Our beautiful Moon, serenely circling our world as it illuminates our evenings and tugs at our tides, is thought to have been born from a violent and catastrophic collision between a freshly-formed Earth and a Mars-sized wayward protoplanet almost four and a half billion years ago. This “giant impact hypothesis” is generally accepted because it provides causation for many aspects of why the Moon is how we see it today. But there have always been some discrepancies with the theory—one of which being the difference in distribution and amount of some heavy metals in the Moon’s composition based on when the impact event occurred during Earth’s formative years.
Now, observations with the Miniature Radio Frequency (Mini-RF) instrument aboard NASA’s Lunar Reconnaissance Orbiter (LRO), in orbit since 2009, indicate the Moon’s crust is much richer in heavy metals like iron and titanium than previously thought—perhaps clearing up some questions on its origin.

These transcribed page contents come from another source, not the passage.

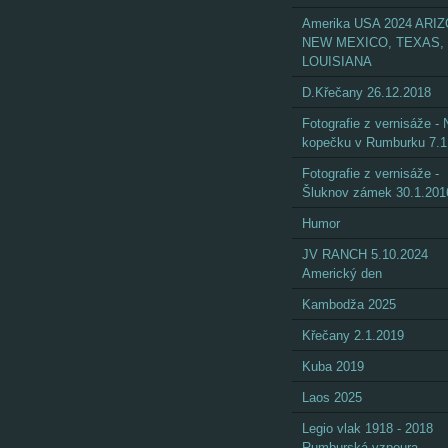
Amerika USA 2024 ARI
NEW MEXICO, TEXAS,
LOUISIANA
D.Křečany 26.12.2018
Fotografie z vernisáže - 
kopečku v Rumburku 7.1
Fotografie z vernisáže -
Šluknov zámek 30.1.201
Humor
JV RANCH 5.10.2024
Americký den
Kambodža 2025
Křečany 2.1.2019
Kuba 2019
Laos 2025
Legio vlak 1918 - 2018
Rumburská vzpoura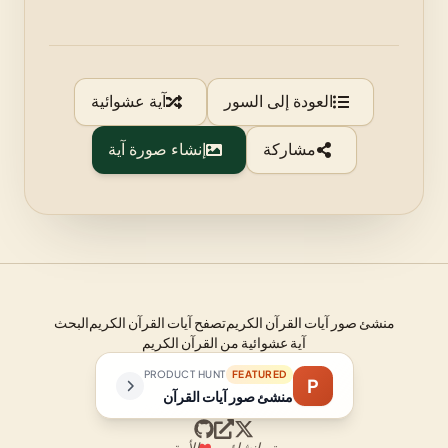
العودة إلى السور
آية عشوائية
مشاركة
إنشاء صورة آية
منشئ صور آيات القرآن الكريم
تصفح آيات القرآن الكريم
البحث
آية عشوائية من القرآن الكريم
PRODUCT HUNT
FEATURED
P
منشئ صور آيات القرآن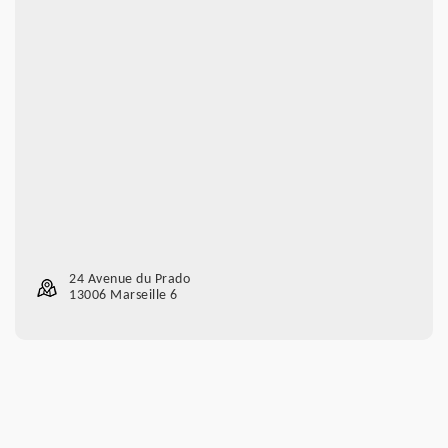
24 Avenue du Prado
13006 Marseille 6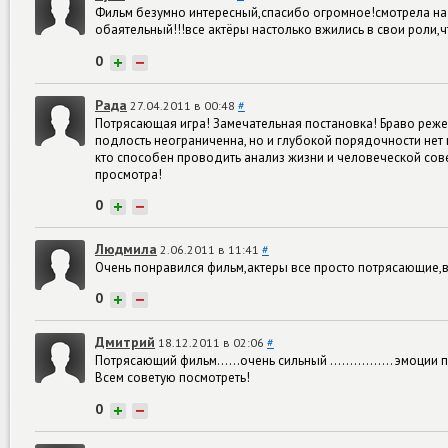
Фильм безумно интересный,спасибо огромное!смотрела на
обаятельный!!!все актёры настолько вжились в свои роли,ч
0
+
−
Рада
27.04.2011 в 00:48
#
Потрясающая игра! Замечательная постановка! Браво режесс
подлость неограниченна, но и глубокой порядочности нет к
кто способен проводить анализ жизни и человеческой совес
просмотра!
0
+
−
Людмила
2.06.2011 в 11:41
#
Очень понравился фильм,актеры все просто потрясающие
0
+
−
Дмитрий
18.12.2011 в 02:06
#
Потрясающий фильм......очень сильный ................ эмоции 
Всем советую посмотреть!
0
+
−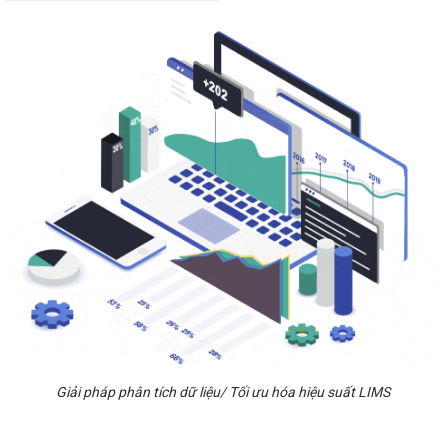
Giải pháp phân tích dữ liệu/ Tối ưu hóa hiệu suất LIMS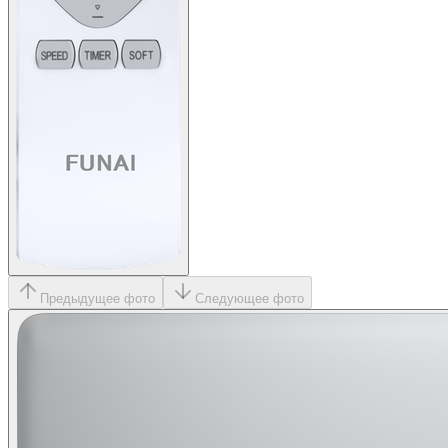
Предыдущее фото
Следующее фото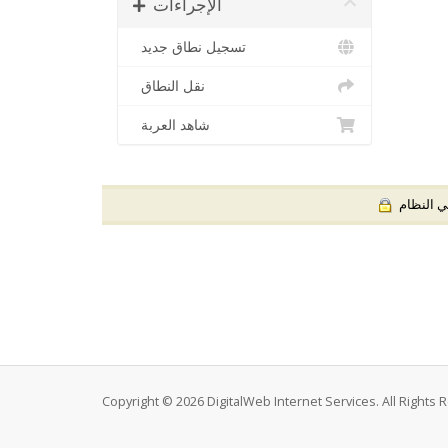
الإجراءات
تسجيل نطاق جديد
نقل النطاق
شاهد العربة
 النظام
Copyright © 2026 DigitalWeb Internet Services. All Rights 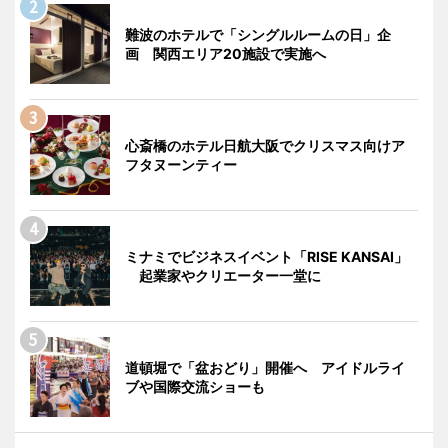
難波のホテルで「シングルルームの日」企
画 関西エリア20施設で実施へ
心斎橋のホテル日航大阪でクリスマス向けア
フタヌーンティー
ミナミでビジネスイベント「RISE KANSAI」
起業家やクリエーター一堂に
道頓堀で「盆おどり」開催へ アイドルライ
ブや国際交流ショーも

Via a news release from Johns Hopkins University’s Applied Physics Laboratory (JHUAPL):
Using Mini-RF, the researchers sought to measure an electrical property within lunar soil piled on crater floors in the Moon’s northern hemisphere. This electrical property is known as the dielectric constant, a number that compares the relative abilities of a material and the vacuum of space to transmit electric fields, and could help locate ice lurking in the crater shadows. The team, however, noticed this property increasing with crater size.
For craters approximately 1 to 3 miles (2 to 5 kilometers) wide, the dielectric constant of the material steadily increased as the craters grew larger, but for craters 3 to 12 miles (5 to 20 kilometers) wide, the property remained constant.

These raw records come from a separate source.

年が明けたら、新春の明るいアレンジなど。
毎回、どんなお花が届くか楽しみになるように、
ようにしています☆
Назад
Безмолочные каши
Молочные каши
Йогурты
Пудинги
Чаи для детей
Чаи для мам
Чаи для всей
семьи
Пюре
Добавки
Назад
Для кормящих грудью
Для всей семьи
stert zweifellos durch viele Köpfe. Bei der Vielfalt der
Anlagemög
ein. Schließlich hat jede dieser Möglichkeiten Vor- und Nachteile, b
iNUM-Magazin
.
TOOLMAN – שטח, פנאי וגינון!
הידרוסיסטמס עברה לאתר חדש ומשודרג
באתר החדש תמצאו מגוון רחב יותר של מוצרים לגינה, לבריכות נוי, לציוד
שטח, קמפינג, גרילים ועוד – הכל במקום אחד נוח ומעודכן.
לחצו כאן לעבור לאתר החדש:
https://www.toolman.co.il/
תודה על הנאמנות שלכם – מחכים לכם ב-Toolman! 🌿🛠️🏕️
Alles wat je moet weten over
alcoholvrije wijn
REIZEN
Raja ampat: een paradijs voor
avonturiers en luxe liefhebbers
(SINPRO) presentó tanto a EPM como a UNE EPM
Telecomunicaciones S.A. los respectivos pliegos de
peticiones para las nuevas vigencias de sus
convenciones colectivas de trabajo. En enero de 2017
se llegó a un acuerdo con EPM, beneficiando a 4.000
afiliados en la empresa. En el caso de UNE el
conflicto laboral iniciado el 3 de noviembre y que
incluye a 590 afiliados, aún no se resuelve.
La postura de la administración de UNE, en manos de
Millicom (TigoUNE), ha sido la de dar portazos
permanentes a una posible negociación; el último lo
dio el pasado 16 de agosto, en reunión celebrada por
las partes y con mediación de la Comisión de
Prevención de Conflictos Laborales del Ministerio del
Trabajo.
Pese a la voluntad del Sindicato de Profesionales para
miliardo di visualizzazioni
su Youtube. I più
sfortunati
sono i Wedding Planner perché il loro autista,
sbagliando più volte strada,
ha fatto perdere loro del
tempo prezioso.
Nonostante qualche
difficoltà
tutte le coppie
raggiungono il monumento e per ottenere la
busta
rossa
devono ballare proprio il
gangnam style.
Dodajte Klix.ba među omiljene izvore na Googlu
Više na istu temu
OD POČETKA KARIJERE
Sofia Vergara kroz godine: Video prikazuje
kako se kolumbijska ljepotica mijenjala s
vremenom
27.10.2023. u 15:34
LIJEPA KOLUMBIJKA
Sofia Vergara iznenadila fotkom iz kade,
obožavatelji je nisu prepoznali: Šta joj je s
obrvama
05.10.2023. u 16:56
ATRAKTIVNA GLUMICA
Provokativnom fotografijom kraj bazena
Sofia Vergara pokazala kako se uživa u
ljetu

(See the published paper from the LRO’s Mini-RF instrument team here.)
Discovery of this pattern opened a door to a new possibility. Because meteors that form larger craters also dig deeper into the Moon’s subsurface, the team reasoned that the increasing dielectric constant of the dust in larger craters could be the result of meteors excavating iron and titanium oxides that lie below the surface. Dielectric properties are directly linked to the concentration of these metal minerals.
If their hypothesis were true, it would mean only the first few hundred meters of the Moon’s surface is scant in iron and titanium oxides, but below the surface, there’s a steady increase to a rich and unexpected bonanza.
“This exciting result from Mini-RF shows that even after 11 years in operation at the Moon, we are still making new discoveries about the ancient history of our nearest neighbor. The MINI-RF data is incredibly valuable for telling us about the properties of the lunar surface, but we use that data to infer what was happening over 4.5 billion years ago!”
— Noah Petro, LRO project scientist at NASA’s Goddard Space Flight Center
The team emphasizes that the new study can’t directly answer the outstanding questions about the Moon’s formation, but it does reduce the uncertainty in the distribution of iron and titanium oxides in the lunar subsurface and provide critical evidence needed to better understand the Moon’s formation and its connection to Earth.